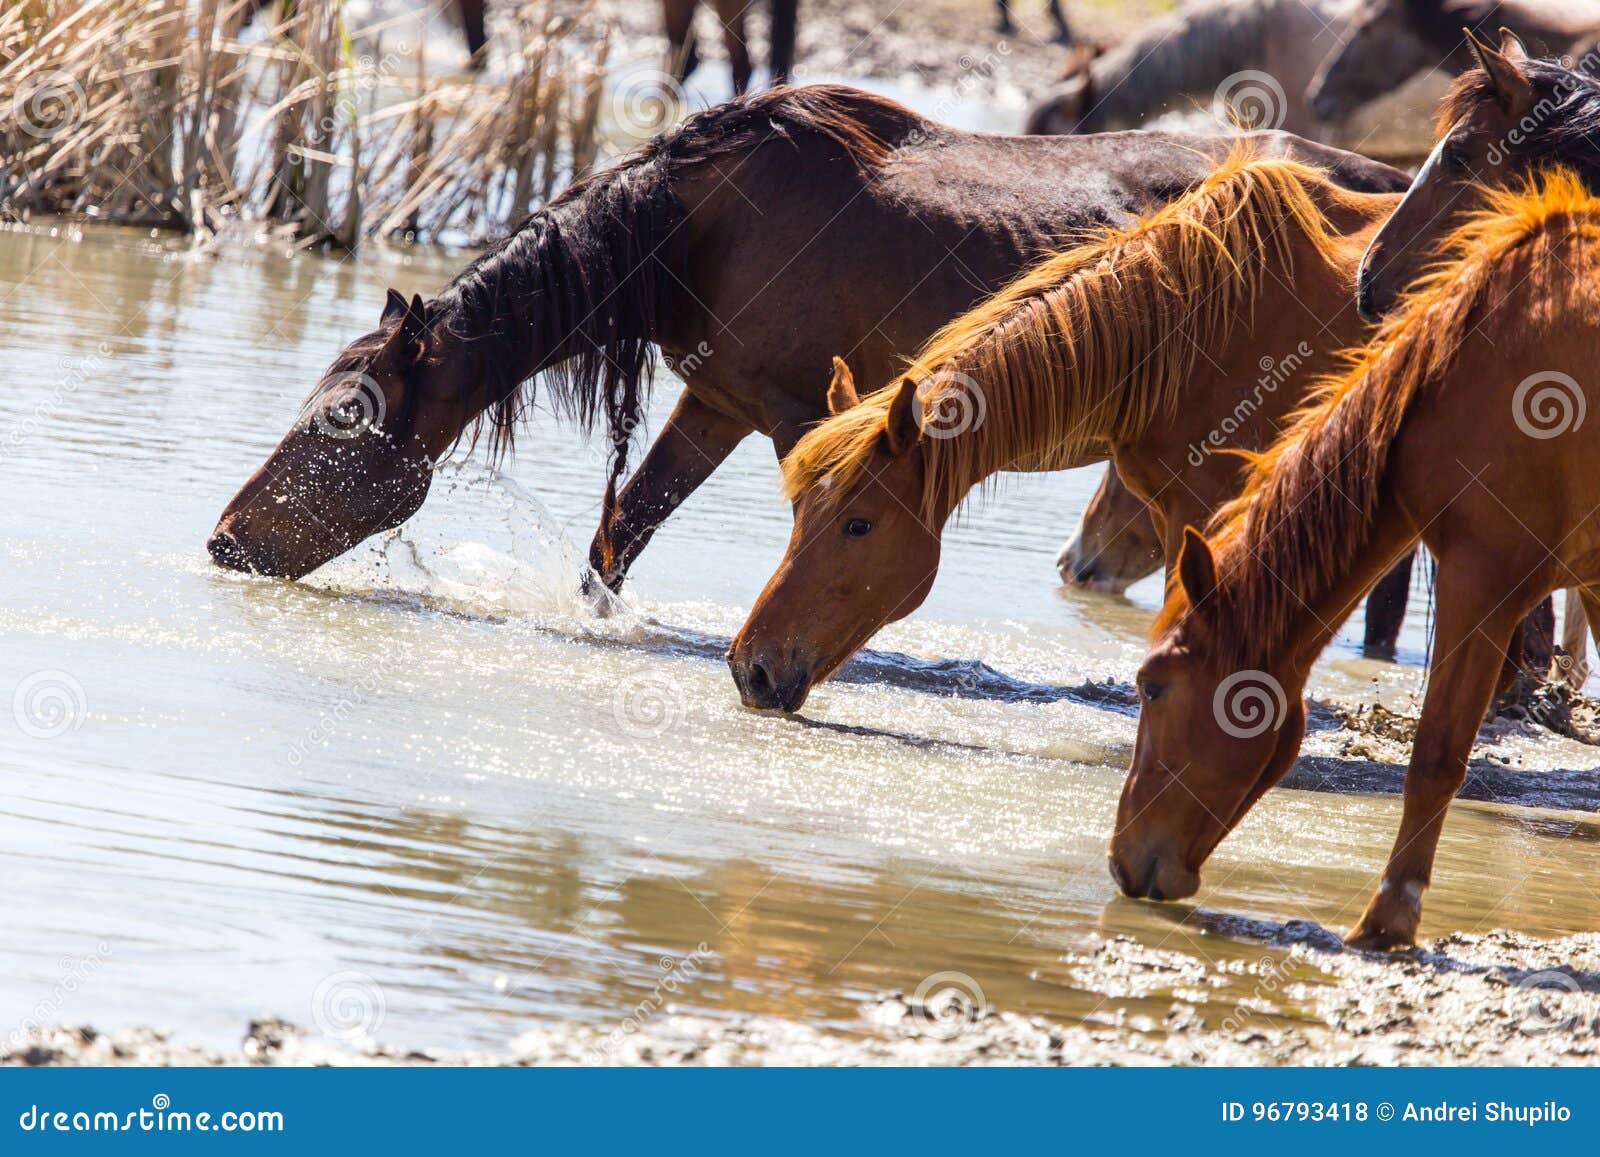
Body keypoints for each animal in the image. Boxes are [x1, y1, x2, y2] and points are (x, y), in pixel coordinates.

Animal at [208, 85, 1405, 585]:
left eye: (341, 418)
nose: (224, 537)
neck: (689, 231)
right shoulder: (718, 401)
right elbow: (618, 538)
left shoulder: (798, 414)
^^^^^^^^^^^^^^^^
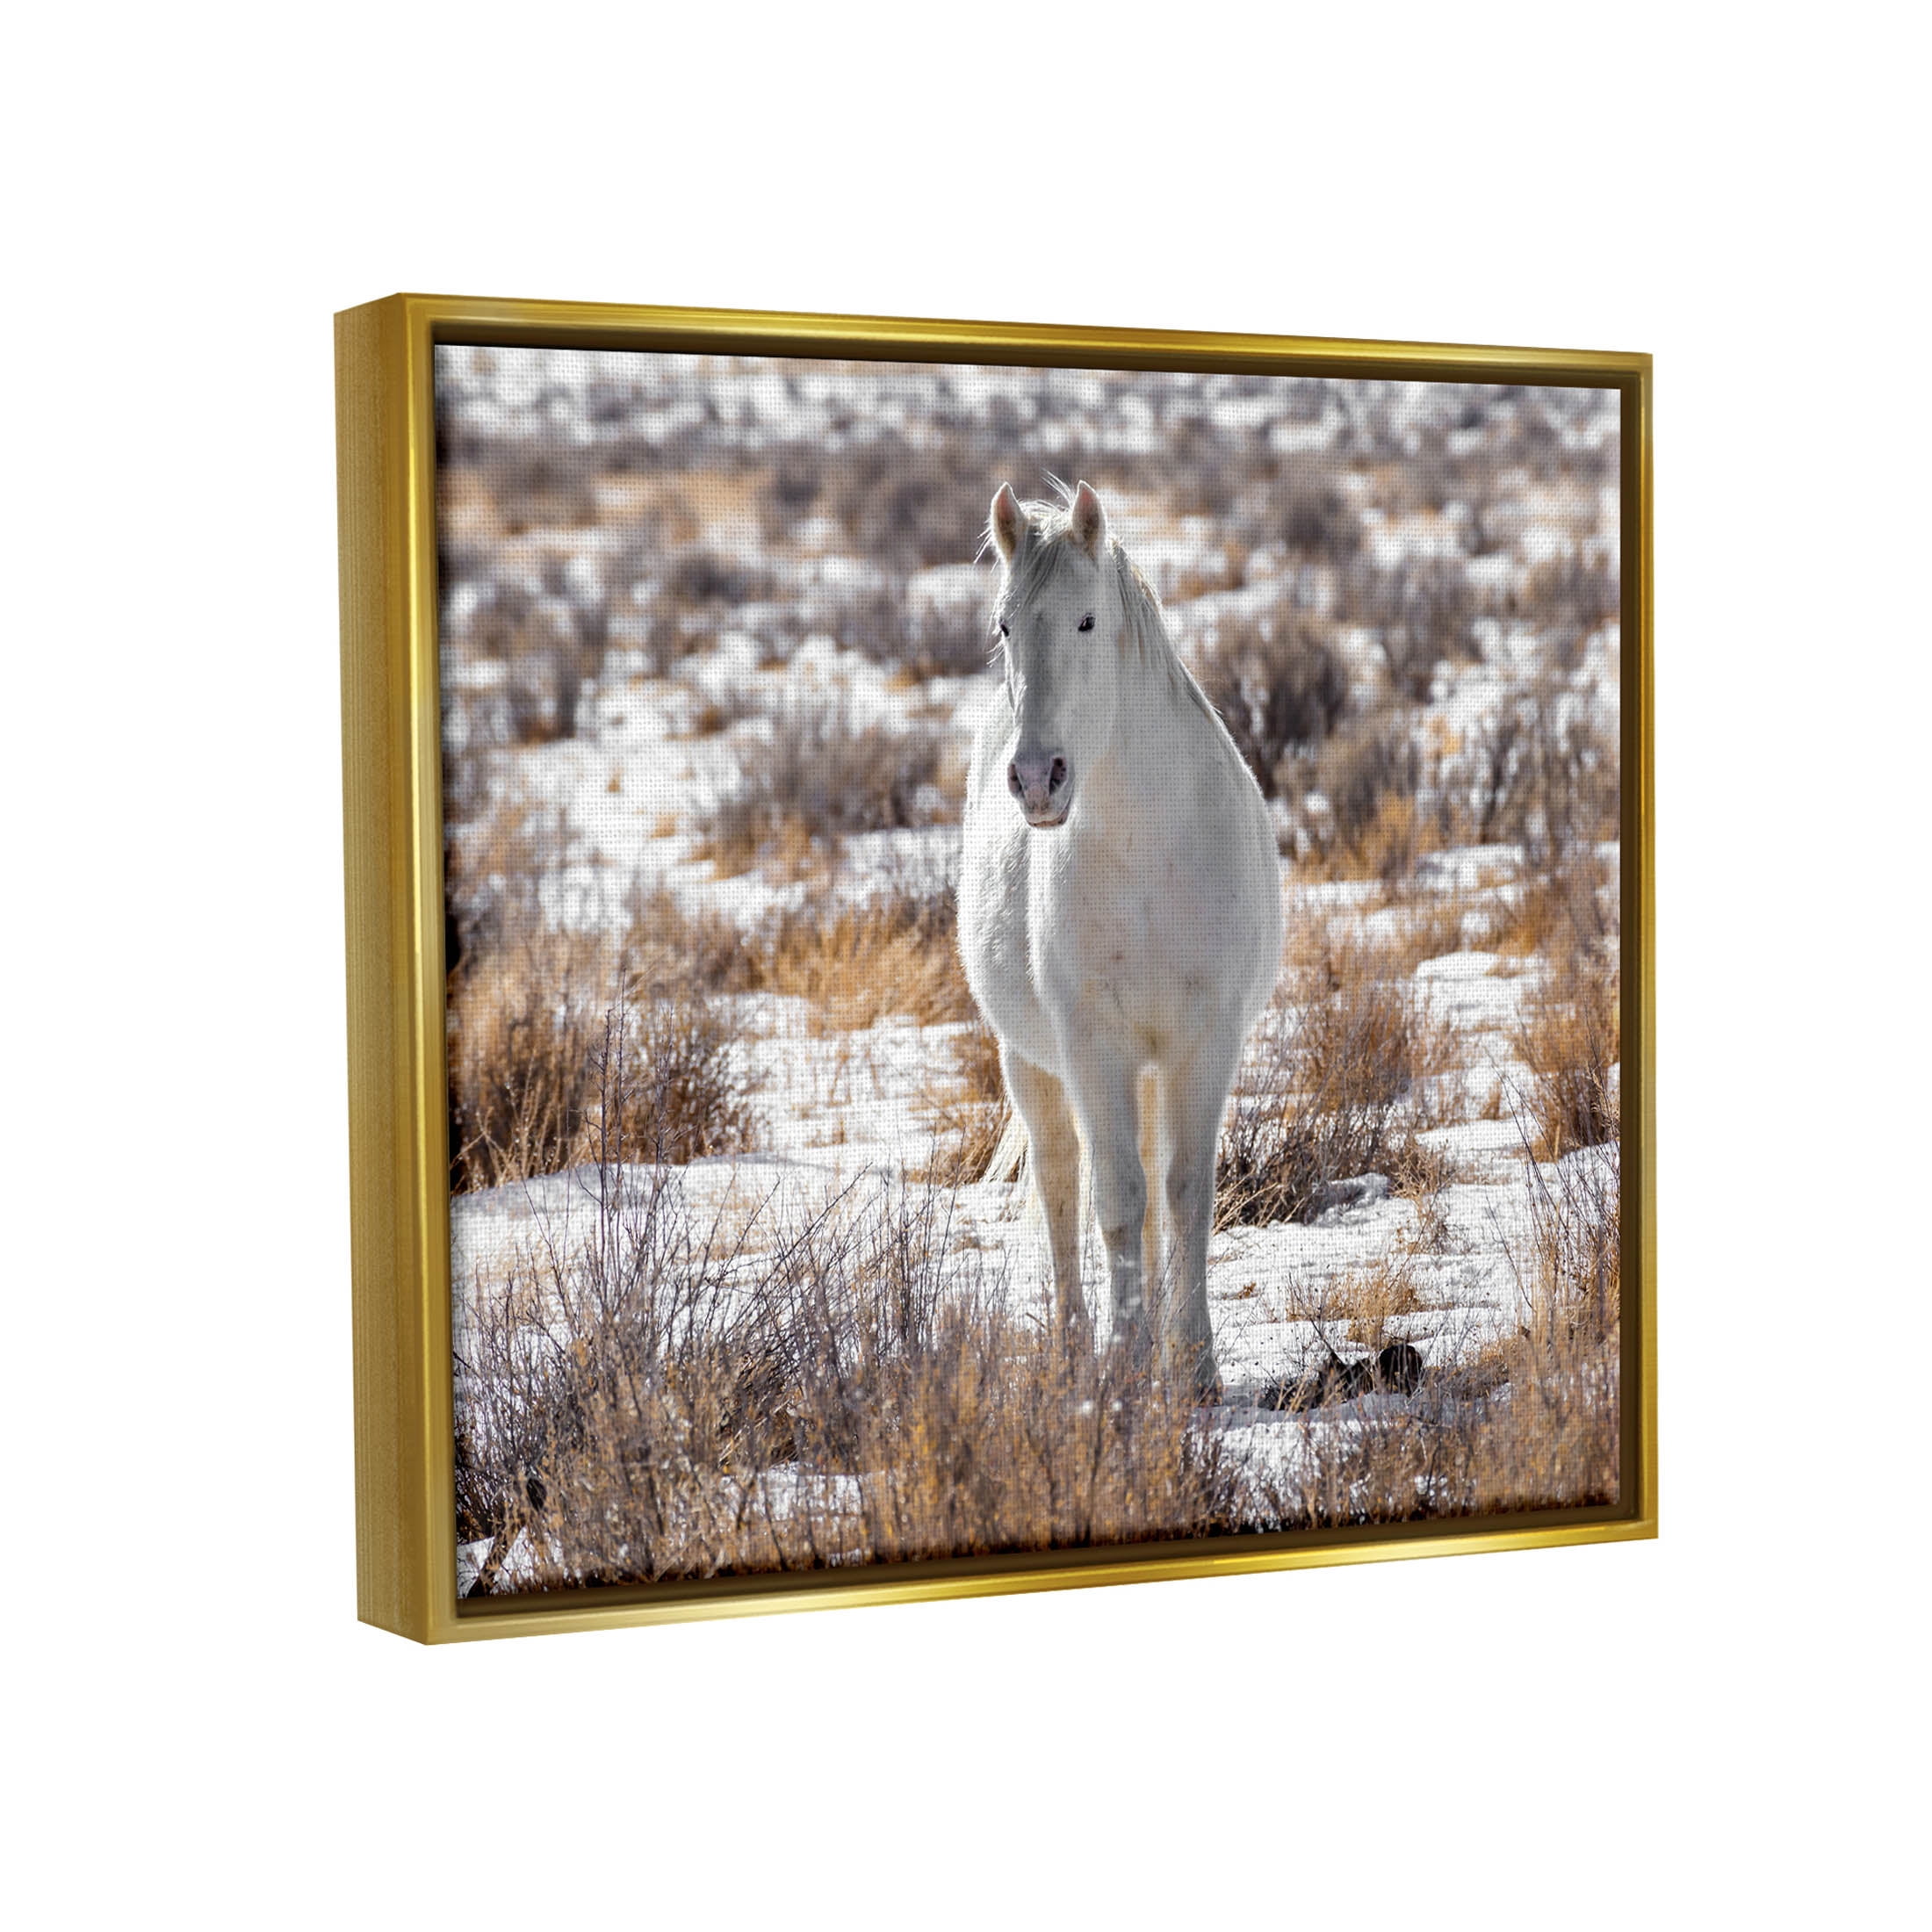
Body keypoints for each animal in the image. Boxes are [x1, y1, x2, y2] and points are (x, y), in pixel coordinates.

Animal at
^^^^^^^^^^^^^^^^
§ **Problem description**
In the material above, find the line containing "left eye: (341, 418)" and the line containing "left shoulder: (798, 414)", then write out exactly those two lines and every line between them, and nothing more.

§ **Exercise solution**
left eye: (341, 418)
nose: (224, 537)
neck: (689, 231)
right shoulder: (718, 401)
right elbow: (618, 538)
left shoulder: (798, 414)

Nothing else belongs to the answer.